Pull out every line of the entries below that contains the string "dans". Case counts, so a line whose only match differs in capitalization does not qualify.

# [The data]

● ● ● ● ●

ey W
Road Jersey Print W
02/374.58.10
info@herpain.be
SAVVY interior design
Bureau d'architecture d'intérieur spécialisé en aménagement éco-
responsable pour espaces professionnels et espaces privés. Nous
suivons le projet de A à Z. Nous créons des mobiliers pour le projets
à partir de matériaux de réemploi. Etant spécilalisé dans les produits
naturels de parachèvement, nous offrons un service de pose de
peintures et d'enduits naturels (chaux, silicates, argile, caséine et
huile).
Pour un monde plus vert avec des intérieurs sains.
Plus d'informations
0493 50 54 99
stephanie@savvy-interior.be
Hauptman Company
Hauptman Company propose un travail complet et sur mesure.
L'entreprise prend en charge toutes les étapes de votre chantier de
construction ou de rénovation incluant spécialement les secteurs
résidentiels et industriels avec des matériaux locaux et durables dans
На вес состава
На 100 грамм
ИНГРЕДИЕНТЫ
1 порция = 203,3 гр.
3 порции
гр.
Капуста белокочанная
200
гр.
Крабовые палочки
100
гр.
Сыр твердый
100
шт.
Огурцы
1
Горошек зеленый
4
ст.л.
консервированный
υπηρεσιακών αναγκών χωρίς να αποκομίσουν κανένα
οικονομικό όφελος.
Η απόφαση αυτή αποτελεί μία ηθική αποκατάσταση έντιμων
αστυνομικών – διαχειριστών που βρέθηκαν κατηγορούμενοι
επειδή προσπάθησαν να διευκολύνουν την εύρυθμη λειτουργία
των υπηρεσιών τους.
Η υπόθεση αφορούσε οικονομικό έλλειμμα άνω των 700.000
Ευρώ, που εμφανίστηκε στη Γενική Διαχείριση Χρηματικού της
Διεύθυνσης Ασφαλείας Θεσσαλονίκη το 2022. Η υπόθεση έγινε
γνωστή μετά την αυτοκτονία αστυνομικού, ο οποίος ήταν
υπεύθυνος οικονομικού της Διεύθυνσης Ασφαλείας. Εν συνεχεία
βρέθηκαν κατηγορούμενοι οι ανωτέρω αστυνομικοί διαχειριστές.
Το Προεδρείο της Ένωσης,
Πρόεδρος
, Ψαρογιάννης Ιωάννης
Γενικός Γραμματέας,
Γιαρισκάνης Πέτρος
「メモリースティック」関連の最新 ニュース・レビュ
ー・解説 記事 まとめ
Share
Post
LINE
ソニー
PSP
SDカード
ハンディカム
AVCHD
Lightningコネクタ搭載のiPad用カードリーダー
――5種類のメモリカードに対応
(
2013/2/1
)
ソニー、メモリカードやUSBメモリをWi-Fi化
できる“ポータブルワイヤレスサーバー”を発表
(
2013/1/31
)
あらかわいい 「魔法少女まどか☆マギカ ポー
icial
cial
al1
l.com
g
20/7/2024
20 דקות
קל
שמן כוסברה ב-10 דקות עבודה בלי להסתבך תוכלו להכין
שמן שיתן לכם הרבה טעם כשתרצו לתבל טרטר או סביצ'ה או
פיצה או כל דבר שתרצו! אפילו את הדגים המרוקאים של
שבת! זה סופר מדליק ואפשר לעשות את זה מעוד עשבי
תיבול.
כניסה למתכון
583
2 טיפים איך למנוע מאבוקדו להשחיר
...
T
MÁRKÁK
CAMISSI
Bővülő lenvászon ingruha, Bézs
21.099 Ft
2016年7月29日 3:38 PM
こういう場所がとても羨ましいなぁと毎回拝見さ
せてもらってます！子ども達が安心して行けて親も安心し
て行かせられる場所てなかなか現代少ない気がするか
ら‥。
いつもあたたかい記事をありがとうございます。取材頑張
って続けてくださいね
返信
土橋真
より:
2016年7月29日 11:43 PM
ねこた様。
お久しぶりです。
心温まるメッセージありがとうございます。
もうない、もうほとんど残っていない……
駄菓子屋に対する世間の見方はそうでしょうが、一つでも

● ● ● ● ●

# [Result]
à partir de matériaux de réemploi. Etant spécilalisé dans les produits
résidentiels et industriels avec des matériaux locaux et durables dans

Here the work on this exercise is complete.